The second ad led me to a large building on the Sunset Strip, just a block east of the Whisky a Go Go, where a very old man took a look at me with my shirt off and said, hesitant to overcommit, “You look decent.” Then he put me to the Polaroid test, which I failed resoundingly. When he mentioned offhandedly that he usually did his shoots “in the woods,” I exited quietly, that old desperate feeling making its slow creep up my stomach.

They had me up against the wall. But I wasn’t beaten yet. I was a young man in a strange city; yet somehow, Los Angeles felt right. Up north, they’d called LA “plastic,” but they were wrong—dead wrong. LA was better than that. It was stranger than that. LA was a sudden blowjob in the cheap seats at a Dodgers game. LA was watching your sister do yoga in fuckable heels. Los Angeles was a traffic jam at midnight; a six-year-old wearing lingerie; a famous newscaster nude on a mauve beach towel, examining his testicles for cancerous lumps.

Everyone here was flashy and evil and alluringly fit. The homeless had the best tans of anyone, and don’t think they didn’t know it. A thick, Calvinistic sense of ambition pumped quietly through the city streets: This is gonna be my year, you could hear each struggling screenwriter, each terrorized backup dancer, each would-be real estate developer whispering to themselves, and I’ll gut the first bastard who gets in my way.

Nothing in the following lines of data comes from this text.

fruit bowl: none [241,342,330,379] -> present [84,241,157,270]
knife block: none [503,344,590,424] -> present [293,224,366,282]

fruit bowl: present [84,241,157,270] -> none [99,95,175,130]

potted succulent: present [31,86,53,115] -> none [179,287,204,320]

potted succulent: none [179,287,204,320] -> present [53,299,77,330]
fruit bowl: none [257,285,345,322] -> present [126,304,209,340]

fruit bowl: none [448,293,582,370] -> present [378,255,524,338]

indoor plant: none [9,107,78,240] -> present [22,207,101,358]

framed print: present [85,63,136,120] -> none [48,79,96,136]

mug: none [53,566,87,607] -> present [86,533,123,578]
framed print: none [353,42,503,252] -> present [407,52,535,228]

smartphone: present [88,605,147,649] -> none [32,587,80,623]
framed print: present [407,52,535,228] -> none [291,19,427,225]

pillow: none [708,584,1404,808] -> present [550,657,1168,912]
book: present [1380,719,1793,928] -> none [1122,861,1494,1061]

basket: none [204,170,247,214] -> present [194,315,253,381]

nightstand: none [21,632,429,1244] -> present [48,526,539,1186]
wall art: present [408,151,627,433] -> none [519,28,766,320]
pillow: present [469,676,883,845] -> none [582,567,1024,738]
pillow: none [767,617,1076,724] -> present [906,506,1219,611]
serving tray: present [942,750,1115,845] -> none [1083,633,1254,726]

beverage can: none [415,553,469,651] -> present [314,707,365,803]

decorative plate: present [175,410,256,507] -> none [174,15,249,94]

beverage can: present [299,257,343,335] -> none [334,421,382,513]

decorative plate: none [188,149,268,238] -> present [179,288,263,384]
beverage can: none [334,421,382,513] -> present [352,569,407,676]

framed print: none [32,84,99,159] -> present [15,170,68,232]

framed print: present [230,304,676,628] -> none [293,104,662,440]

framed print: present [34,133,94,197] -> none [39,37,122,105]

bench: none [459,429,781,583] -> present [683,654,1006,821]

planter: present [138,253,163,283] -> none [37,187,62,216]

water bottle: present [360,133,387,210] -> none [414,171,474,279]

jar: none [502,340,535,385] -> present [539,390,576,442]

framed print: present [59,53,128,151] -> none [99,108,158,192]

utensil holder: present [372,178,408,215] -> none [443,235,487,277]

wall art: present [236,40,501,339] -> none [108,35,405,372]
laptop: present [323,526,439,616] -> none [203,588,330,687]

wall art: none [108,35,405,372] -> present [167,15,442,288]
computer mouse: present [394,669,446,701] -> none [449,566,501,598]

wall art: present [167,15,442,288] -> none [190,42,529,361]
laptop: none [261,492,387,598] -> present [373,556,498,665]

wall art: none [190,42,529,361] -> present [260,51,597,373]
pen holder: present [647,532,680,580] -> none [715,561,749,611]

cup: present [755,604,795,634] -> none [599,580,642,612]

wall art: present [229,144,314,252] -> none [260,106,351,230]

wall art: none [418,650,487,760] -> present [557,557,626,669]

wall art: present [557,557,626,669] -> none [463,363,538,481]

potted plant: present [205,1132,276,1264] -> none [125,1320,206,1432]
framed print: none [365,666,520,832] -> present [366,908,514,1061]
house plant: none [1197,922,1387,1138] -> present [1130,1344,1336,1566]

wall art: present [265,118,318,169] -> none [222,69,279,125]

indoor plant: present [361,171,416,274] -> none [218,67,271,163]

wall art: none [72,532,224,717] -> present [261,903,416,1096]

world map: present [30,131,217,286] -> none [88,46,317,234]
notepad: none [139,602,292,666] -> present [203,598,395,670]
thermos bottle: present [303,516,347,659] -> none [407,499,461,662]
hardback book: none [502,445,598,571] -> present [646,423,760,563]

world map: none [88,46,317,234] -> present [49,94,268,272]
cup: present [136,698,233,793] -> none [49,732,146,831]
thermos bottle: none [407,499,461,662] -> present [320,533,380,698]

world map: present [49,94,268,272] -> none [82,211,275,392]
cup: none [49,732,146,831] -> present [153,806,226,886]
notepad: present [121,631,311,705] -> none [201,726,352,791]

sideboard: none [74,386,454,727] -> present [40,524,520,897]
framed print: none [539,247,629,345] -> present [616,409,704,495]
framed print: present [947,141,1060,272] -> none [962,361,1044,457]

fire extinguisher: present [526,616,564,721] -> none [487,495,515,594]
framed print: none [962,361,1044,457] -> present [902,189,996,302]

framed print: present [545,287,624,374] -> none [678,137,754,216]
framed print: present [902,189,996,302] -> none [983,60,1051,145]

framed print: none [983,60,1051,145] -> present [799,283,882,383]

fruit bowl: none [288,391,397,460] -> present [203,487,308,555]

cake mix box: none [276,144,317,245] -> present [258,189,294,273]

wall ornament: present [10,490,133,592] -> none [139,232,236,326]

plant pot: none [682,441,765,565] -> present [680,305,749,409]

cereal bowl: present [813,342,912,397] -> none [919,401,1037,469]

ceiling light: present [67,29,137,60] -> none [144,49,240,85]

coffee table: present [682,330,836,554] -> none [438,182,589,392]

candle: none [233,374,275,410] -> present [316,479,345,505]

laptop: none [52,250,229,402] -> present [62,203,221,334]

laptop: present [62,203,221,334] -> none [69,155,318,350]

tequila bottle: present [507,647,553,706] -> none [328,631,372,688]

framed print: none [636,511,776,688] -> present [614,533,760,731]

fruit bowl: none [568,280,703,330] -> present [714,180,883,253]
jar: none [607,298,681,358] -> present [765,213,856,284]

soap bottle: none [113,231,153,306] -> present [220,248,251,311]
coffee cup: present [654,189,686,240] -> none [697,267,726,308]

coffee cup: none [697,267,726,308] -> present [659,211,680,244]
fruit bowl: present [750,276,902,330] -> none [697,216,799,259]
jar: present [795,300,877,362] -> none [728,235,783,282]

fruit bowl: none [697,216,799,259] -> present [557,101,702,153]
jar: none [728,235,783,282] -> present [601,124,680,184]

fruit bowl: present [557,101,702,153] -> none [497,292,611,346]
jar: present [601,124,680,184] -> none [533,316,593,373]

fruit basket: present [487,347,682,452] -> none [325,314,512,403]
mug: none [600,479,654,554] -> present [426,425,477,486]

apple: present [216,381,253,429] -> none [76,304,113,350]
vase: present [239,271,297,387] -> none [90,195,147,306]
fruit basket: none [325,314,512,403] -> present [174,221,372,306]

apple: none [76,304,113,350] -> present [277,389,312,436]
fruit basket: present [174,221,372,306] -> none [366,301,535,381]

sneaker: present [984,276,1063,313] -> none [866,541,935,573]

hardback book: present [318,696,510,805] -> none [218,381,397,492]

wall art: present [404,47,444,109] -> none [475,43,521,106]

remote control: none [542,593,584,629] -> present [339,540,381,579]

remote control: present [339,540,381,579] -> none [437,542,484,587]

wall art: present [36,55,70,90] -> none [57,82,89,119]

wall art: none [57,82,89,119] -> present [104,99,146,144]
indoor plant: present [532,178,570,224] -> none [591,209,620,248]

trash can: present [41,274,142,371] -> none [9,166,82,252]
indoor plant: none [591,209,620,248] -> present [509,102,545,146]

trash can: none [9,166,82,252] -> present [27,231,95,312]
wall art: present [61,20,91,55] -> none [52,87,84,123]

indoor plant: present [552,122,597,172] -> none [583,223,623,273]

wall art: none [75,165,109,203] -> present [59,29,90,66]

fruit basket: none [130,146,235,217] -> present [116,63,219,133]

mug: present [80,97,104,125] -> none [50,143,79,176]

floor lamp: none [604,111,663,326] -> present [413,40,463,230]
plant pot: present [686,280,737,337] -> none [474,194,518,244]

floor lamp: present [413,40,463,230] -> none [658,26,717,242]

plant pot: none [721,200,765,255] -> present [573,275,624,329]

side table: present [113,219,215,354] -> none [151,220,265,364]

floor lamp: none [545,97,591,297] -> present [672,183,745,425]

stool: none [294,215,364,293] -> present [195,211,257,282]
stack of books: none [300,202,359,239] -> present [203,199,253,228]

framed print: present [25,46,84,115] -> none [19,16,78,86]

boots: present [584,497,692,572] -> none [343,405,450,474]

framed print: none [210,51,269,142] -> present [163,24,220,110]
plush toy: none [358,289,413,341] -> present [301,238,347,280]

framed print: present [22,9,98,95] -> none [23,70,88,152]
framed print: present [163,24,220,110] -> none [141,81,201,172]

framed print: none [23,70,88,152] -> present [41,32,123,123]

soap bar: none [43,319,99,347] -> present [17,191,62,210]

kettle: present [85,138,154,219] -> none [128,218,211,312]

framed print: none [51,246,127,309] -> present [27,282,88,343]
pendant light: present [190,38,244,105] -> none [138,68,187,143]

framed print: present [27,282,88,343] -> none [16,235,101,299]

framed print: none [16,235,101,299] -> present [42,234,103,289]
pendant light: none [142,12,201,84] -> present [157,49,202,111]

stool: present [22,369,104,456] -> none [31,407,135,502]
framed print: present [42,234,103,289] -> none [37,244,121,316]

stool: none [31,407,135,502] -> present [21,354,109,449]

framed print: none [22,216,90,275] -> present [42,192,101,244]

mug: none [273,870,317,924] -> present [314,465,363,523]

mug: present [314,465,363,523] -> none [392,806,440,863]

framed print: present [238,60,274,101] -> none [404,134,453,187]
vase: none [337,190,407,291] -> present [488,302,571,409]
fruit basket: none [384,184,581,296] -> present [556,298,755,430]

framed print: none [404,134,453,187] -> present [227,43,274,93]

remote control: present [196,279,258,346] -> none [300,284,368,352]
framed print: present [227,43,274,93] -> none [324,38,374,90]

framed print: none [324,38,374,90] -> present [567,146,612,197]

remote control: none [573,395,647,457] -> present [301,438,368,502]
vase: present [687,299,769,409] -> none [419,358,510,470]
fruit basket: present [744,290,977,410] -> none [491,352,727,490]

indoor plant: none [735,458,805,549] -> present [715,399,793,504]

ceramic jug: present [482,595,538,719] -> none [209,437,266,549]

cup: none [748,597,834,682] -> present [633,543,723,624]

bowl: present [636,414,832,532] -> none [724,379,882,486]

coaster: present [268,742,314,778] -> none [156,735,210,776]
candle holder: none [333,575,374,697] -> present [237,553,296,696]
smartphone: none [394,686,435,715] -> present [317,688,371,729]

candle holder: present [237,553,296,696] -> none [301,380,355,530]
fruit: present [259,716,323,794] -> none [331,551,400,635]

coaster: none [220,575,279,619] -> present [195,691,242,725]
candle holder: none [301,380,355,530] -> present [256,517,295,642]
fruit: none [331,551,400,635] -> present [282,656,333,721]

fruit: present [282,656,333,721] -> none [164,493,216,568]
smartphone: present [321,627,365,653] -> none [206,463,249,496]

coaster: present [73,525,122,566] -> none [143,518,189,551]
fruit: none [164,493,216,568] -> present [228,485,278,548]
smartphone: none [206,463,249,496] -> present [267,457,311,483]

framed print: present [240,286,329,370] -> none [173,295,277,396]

My intuition told me to follow their example. If I could stick with porn, if I could withstand the heat, I stood to make enormous gains. After all, our society needed someone like me, a guy willing to venture out into the muck in order to record careful, diligent notes about this quintessentially American subculture. We needed a courageous cultural anthropologist—someone unafraid to don the loser’s mask, to enact the total douche bag, so as to ingratiate himself into this gaggle of pimps and whores and crooks and retards, in the process educating the populace at large.

J could be that douche.

Hunger remained the only truly egregious thorn in my side. Santa Cruz had attuned my palate to biodynamic produce and nitrate-free meats, but those days were long gone. More often than not, lunch was a sixty-nine-cent can of Goya kidney beans, washed down with a cloudy glass of tap water. Still, I survived. Maybe fried beans weren’t the most delicious meal you ever heard of, but doused in hot sauce, salted to hell, and served with a side of raw banana, they became something unusual, almost memorable. Secretly, I kind of relished my pennilessness.

Not that being broke wasn’t without its disadvantages. One day, out of nowhere, my Volvo stopped working. Just wouldn’t start. I couldn’t afford to get it to a mechanic, so, drawing upon my severely limited automotive knowledge base, I figured it was the U-joint acting up; either that, or the transmission pipe needed fluid. I couldn’t decide. In either case, the dilemma was academic, because I didn’t have the money to fix so much as a burned-out taillight. I abandoned my car on a corner of Heliotrope Avenue, and took up Bob’s purple Schwinn.